Graceful and soft-spoken, Murray is a seasoned nurse tirelessly defending the innocent. But even she gets worn down. On difficult days, she seeks a moment of refuge behind her desk and wonders: How did we get here?
These babies – her babies – are the youngest, most vulnerable victims of a raging epidemic.
They are heroin babies, born addicted.
Her third-floor unit, a calm and quiet space with dim lighting, is meant to accommodate 12 babies, but it’s been two years since the numbers were that low. One in 10 born at the hospital endures withdrawal from some type of drug – heroin, opiates, cocaine, alcohol or a combination of many.
That’s about 15 times the national average.
The figures reflect a startling reality about this Appalachian town of 49,000 on the banks of the Ohio River: One in four residents here is hooked on heroin or some other opioid, local health officials say. That’s a staggering 12,000 people dealing with opioid addiction, in a state with the highest rate of drug overdose deaths in the nation.

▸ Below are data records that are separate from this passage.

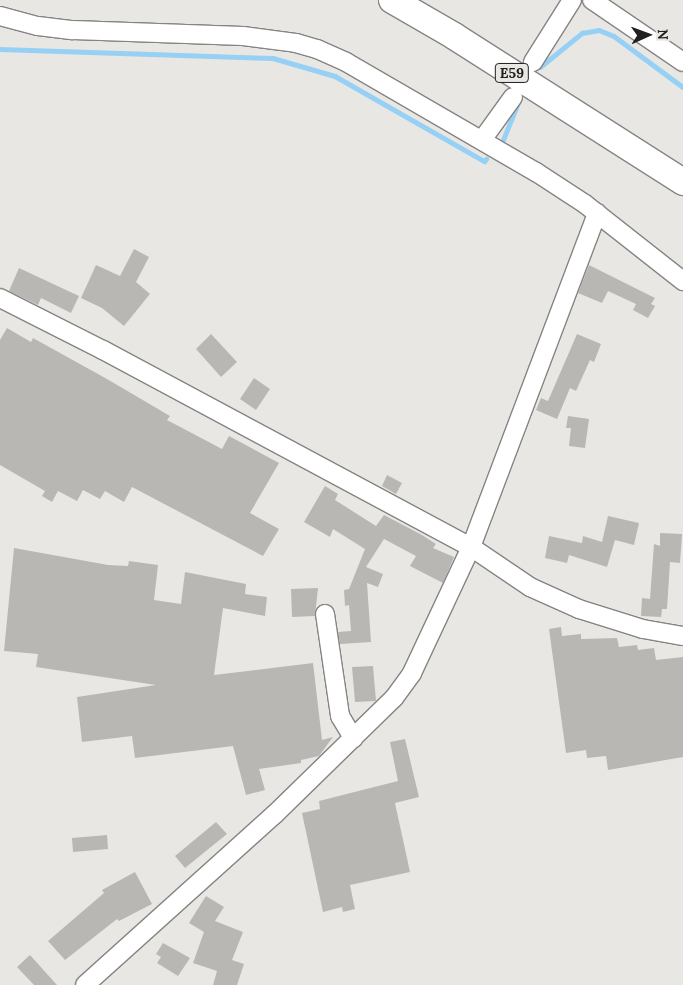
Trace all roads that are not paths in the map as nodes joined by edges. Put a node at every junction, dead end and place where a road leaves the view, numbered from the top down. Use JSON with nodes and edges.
{"nodes":[{"id":1,"x":392,"y":0,"type":"edge"},
{"id":2,"x":572,"y":0,"type":"edge"},
{"id":3,"x":592,"y":0,"type":"edge"},
{"id":4,"x":0,"y":16,"type":"edge"},
{"id":5,"x":533,"y":62,"type":"dead end"},
{"id":6,"x":683,"y":62,"type":"edge"},
{"id":7,"x":513,"y":97,"type":"dead end"},
{"id":8,"x":482,"y":140,"type":"junction"},
{"id":9,"x":631,"y":148,"type":"junction"},
{"id":10,"x":683,"y":182,"type":"edge"},
{"id":11,"x":683,"y":190,"type":"edge"},
{"id":12,"x":597,"y":213,"type":"junction"},
{"id":13,"x":683,"y":281,"type":"edge"},
{"id":14,"x":0,"y":298,"type":"edge"},
{"id":15,"x":471,"y":548,"type":"junction"},
{"id":16,"x":325,"y":614,"type":"dead end"},
{"id":17,"x":683,"y":636,"type":"edge"},
{"id":18,"x":353,"y":738,"type":"junction"},
{"id":19,"x":86,"y":985,"type":"edge"}],
"edges":[{"from":1,"to":9,"type":"highway","number":"E59"},
{"from":2,"to":5,"type":"street"},
{"from":3,"to":6,"type":"street"},
{"from":4,"to":8,"type":"street"},
{"from":7,"to":8,"type":"street"},
{"from":8,"to":12,"type":"street"},
{"from":9,"to":10,"type":"highway","number":"E59"},
{"from":9,"to":11,"type":"highway","number":"E59"},
{"from":12,"to":13,"type":"street"},
{"from":12,"to":15,"type":"street"},
{"from":14,"to":15,"type":"street"},
{"from":15,"to":17,"type":"street"},
{"from":15,"to":18,"type":"street"},
{"from":16,"to":18,"type":"street"},
{"from":18,"to":19,"type":"street"}]}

The truth is nearly everyone in Huntington is a victim of this epidemic: parents whose children lie about their habits and steal from their homes, fathers and mothers who outlive their daughters and sons.
Most devastating is the impact on the youngest generation growing up in this toxicity: children who witness their parents’ descent into a living hell, or are abandoned, or born addicted.
“It’s frustrating, it’s sad and it’s heart-wrenching,” says Murray, a nurse for the last 26 years. “My personal passion is for the baby and that they have a voice.”
On this day, August 15, Murray and her staff of eight nurses are particularly concerned about one baby boy. The mother won’t reveal the name of the dope she’s on, which makes it unnerving for the nurses trying to treat him.
Most of the infants’ parents are absent, and the possibility that they are somewhere shooting up lingers like the babies’ screams.
The first overdose
It’s about 3:30 p.m., the heat nearing triple digits, when Lt. David McClure pulls his blue-striped ambulance SUV to a crash near the West Huntington Bridge. First on the scene, the senior paramedic with Cabell County EMS finds a compact car stuck on a curb in the median.
The hum of the engine grows louder as he walks toward the vehicle. Through a rolled-down window, McClure sees a 21-year-old woman hunched toward the steering wheel. Her chin touches her chest. Drool dribbles out of her mouth. Her breaths are few and far between.